**EXCERTO**
13. Conforme consta da documentação existente nos autos, da qual se sublinham e destacam a petição inicial, o relatório elaborado pelo Exmo. Senhor Administrador da Insolvência nos termos e para os efeitos do disposto no artigo 155º do CIRE e o respectivo auto de arrolamento, o insolvente «dedicou a sua actividade à exploração de um estabelecimento denominado “E…”, estabelecimento este sito na Avenida da República, nº101, R/C, Póvoa de Lanhoso» - cfr. p.5, in fine, do relatório do art. 155º, do CIRE.
14. O insolvente não exercia qualquer actividade na morada correspondente ao bem imóvel hipotecado ao Banco recorrente, correspondente à sua residência, uma casa para habitação de rés-do-chão, andar e logradouro sita na Rua de Goa, nº1… – Lote 20, Moinhos Novos, Póvoa de Lanhoso, descrito na CRP de Póvoa de Lanhoso sob o nº1167, da freguesia de Póvoa de Lanhoso, inscrito na matriz sob o artigo 2244.
15. Nem qualquer dos trabalhadores alegou que prestasse serviço nesse imóvel.
16. Os trabalhadores invocaram, ao reclamar os seus créditos, privilégio mobiliário geral – não invocaram privilégio imobiliário especial sobre qualquer bem.
17. Os créditos laborais reclamados e reconhecidos na lista definitiva apresentada pelo Administrador da Insolvência (art. 129º CIRE), foram assim reconhecidos – e bem – na qualidade de créditos “privilegiados (art. 333º CT)”,
18. O art. 47º, nº4, al. a) do CIRE estabelece que deverão ser classificados como garantidos os créditos que beneficiem de garantias reais, incluindo os privilégios creditórios especiais e como privilegiados os créditos que beneficiem de privilégios creditórios gerais sobre bens integrantes da massa insolvente.
19. O art. 333º do Código do Trabalho estabelece um privilégio mobiliário geral para a generalidade dos créditos laborais, quer decorram do contrato de trabalho, quer da sua violação ou cessação - art. 333º, nº1, al. a), CT - e um privilégio imobiliário especial sobre o imóvel do empregador no qual o trabalhador presta a sua actividade - art. 333º, nº1, al. a), CT.
20. Sendo que compete ao próprio trabalhador, para efeitos de benefício daquela prerrogativa legal, alegar a existência do seu crédito, bem como, demonstrar que se trata do imóvel onde exercia a sua actividade laboral.
21. Razão pela qual, se terá, necessariamente de julgar assertiva e legalmente correcta a lista de créditos reconhecidos pelo Administrador da Insolvência, que reconheceu os créditos dos trabalhadores como privilegiados (não como garantidos) não merecendo, por isso, qualquer impugnação ou reparo, como se verificou.

**OS REGISTROS**

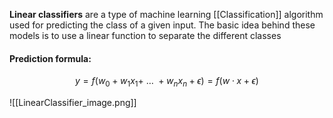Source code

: **Linear classifiers** are a type of machine learning [[Classification]] algorithm used for predicting the class of a given input. The basic idea behind these models is to use a linear function to separate the different classes

#### Prediction formula:
$$
y = f(w_0 + w_1x_1 +\ \dots\ + w_nx_n + \epsilon) = f(w\cdot x+\epsilon)
$$

![[LinearClassifier_image.png]]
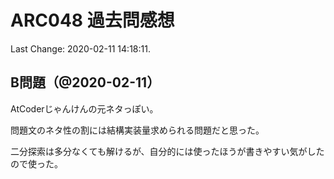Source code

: # ARC048 過去問感想

Last Change: 2020-02-11 14:18:11.

## B問題（@2020-02-11）

AtCoderじゃんけんの元ネタっぽい。

問題文のネタ性の割には結構実装量求められる問題だと思った。

二分探索は多分なくても解けるが、自分的には使ったほうが書きやすい気がしたので使った。

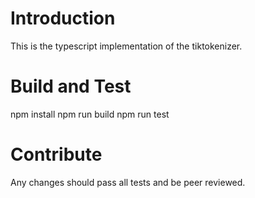 # Introduction 
This is the typescript implementation of the tiktokenizer. 

# Build and Test
npm install
npm run build
npm run test

# Contribute
Any changes should pass all tests and be peer reviewed.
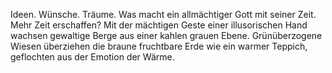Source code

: Ideen. Wünsche. Träume. Was macht ein allmächtiger Gott mit seiner Zeit. Mehr Zeit erschaffen? Mit der mächtigen Geste einer illusorischen Hand wachsen gewaltige Berge aus einer kahlen grauen Ebene. Grünüberzogene Wiesen überziehen die braune fruchtbare Erde wie ein warmer Teppich, geflochten aus der Emotion der Wärme.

**TAREFAS A REALIZAR**
(a) Segundo o excerto, em que endereço ficava o estabelecimento explorado pelo insolvente?
(b) Edite os registros da linha que contém "二分探索は多分なくても解ける" até o fim dos registros, inclusive, substituindo "tests" por "checks" e mantendo todo o resto igual. Deixe as imagens de fora da resposta.
Os registros não têm relação nenhuma com o excerto.

**RESPOSTAS POR ORDEM**
(a) Na Avenida da República, nº101, R/C, Póvoa de Lanhoso.

(b)
二分探索は多分なくても解けるが、自分的には使ったほうが書きやすい気がしたので使った。

 # Introduction 
This is the typescript implementation of the tiktokenizer. 

# Build and Test
npm install
npm run build
npm run test

# Contribute
Any changes should pass all checks and be peer reviewed.
Source code

: Ideen. Wünsche. Träume. Was macht ein allmächtiger Gott mit seiner Zeit. Mehr Zeit erschaffen? Mit der mächtigen Geste einer illusorischen Hand wachsen gewaltige Berge aus einer kahlen grauen Ebene. Grünüberzogene Wiesen überziehen die braune fruchtbare Erde wie ein warmer Teppich, geflochten aus der Emotion der Wärme.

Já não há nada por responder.